Пункт задания A
Сообщите только число строк в записях, где встречается строка «with», с учетом регистра.

--- Предоставленный текст ---

«Глупо было бы повторять то, что сделано Бакстом»
Игорь Чапурин рассказал о новом балете «Дягилев»
24 и 25 июня в Большом театре в рамках проекта-фестиваля «Нам нужен Дягилев» состоится премьера двухактного балета «Дягилев» на музыку Равеля и Дебюсси. Спектакль о постановке балета «Дафнис и Хлоя» в 1912 году ставят хореограф Алессандро Каггеджи и режиссер Сергей Глазков. В новой постановке заняты премьеры и примы Большого театра, в заглавной роли Денис Родькин, художник-постановщик — Игорь Чапурин. О концепции спектакля, о декорациях и костюмах «Дягилева» и об отношениях художника с балетмейстерами Игоря Чапурина расспросила Татьяна Кузнецова.
Игорь Чапурин
Фото: Игорь Иванко, Коммерсантъ
Игорь Чапурин
Фото: Игорь Иванко, Коммерсантъ
— Обычно Сергея Дягилева в балетах демонизируют, представляют манипулятором, этаким Фокусником из «Петрушки». Какой он у вас?

--- Выдержка из данных ---

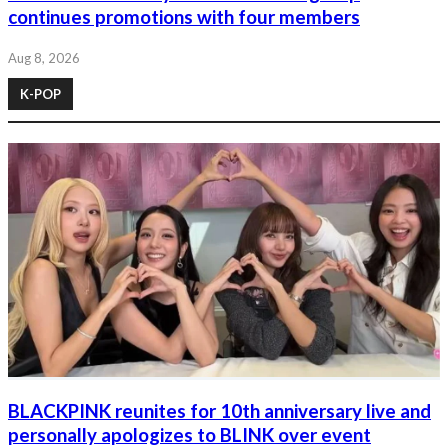
continues promotions with four members
Aug 8, 2026
K-POP
BLACKPINK reunites for 10th anniversary live and
personally apologizes to BLINK over event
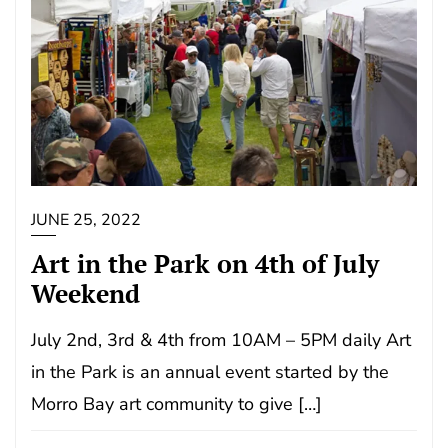
JUNE 25, 2022
Art in the Park on 4th of July
Weekend
July 2nd, 3rd & 4th from 10AM – 5PM daily Art
in the Park is an annual event started by the
Morro Bay art community to give […]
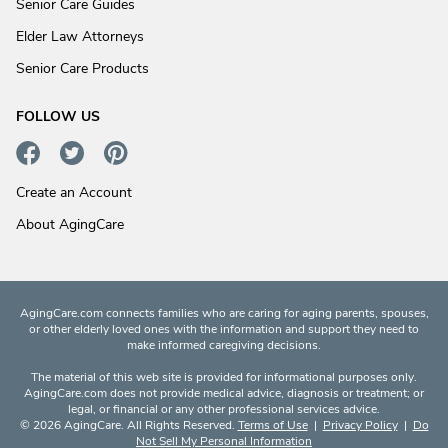
Senior Care Guides
Elder Law Attorneys
Senior Care Products
FOLLOW US
Create an Account
About AgingCare
AgingCare.com connects families who are caring for aging parents, spouses,
or other elderly loved ones with the information and support they need to
make informed caregiving decisions.
The material of this web site is provided for informational purposes only.
AgingCare.com does not provide medical advice, diagnosis or treatment; or
legal, or financial or any other professional services advice.
© 2026 AgingCare. All Rights Reserved.
Terms of Use
|
Privacy Policy
|
Do
Not Sell My Personal Information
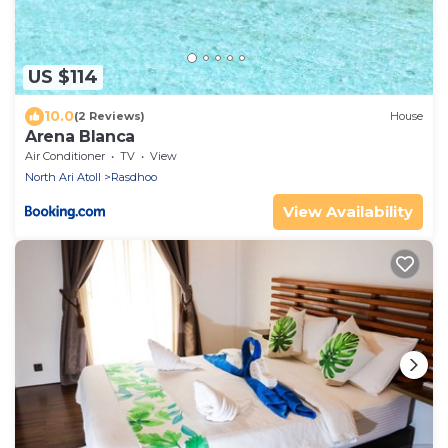
US $114
10.0
(2 Reviews)
House
Arena Blanca
Air Conditioner
TV
View
North Ari Atoll
Rasdhoo
View Availability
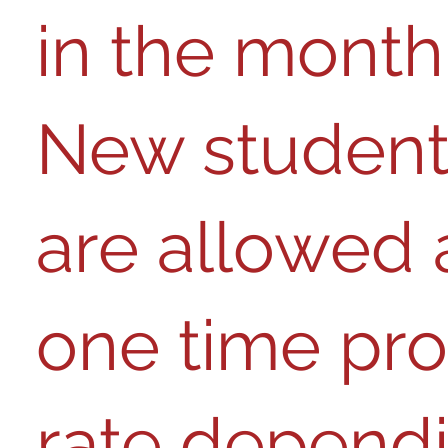
in the mont​​h​​.​​ ​​​​​​​​​​​​​​
New student
are allowed 
one time pro
rate depend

---

Пункт задания B
Перепишите фрагмент статьи о балете «Дягилев», начиная с «Игорь Чапурин рассказал» и до «Какой он у вас?» включительно, заменив «Фото» на «Снимок».

Письменный ответ A
2

Письменный ответ B
Игорь Чапурин рассказал о новом балете «Дягилев»
24 и 25 июня в Большом театре в рамках проекта-фестиваля «Нам нужен Дягилев» состоится премьера двухактного балета «Дягилев» на музыку Равеля и Дебюсси. Спектакль о постановке балета «Дафнис и Хлоя» в 1912 году ставят хореограф Алессандро Каггеджи и режиссер Сергей Глазков. В новой постановке заняты премьеры и примы Большого театра, в заглавной роли Денис Родькин, художник-постановщик — Игорь Чапурин. О концепции спектакля, о декорациях и костюмах «Дягилева» и об отношениях художника с балетмейстерами Игоря Чапурина расспросила Татьяна Кузнецова.
Игорь Чапурин
Снимок: Игорь Иванко, Коммерсантъ
Игорь Чапурин
Снимок: Игорь Иванко, Коммерсантъ
— Обычно Сергея Дягилева в балетах демонизируют, представляют манипулятором, этаким Фокусником из «Петрушки». Какой он у вас?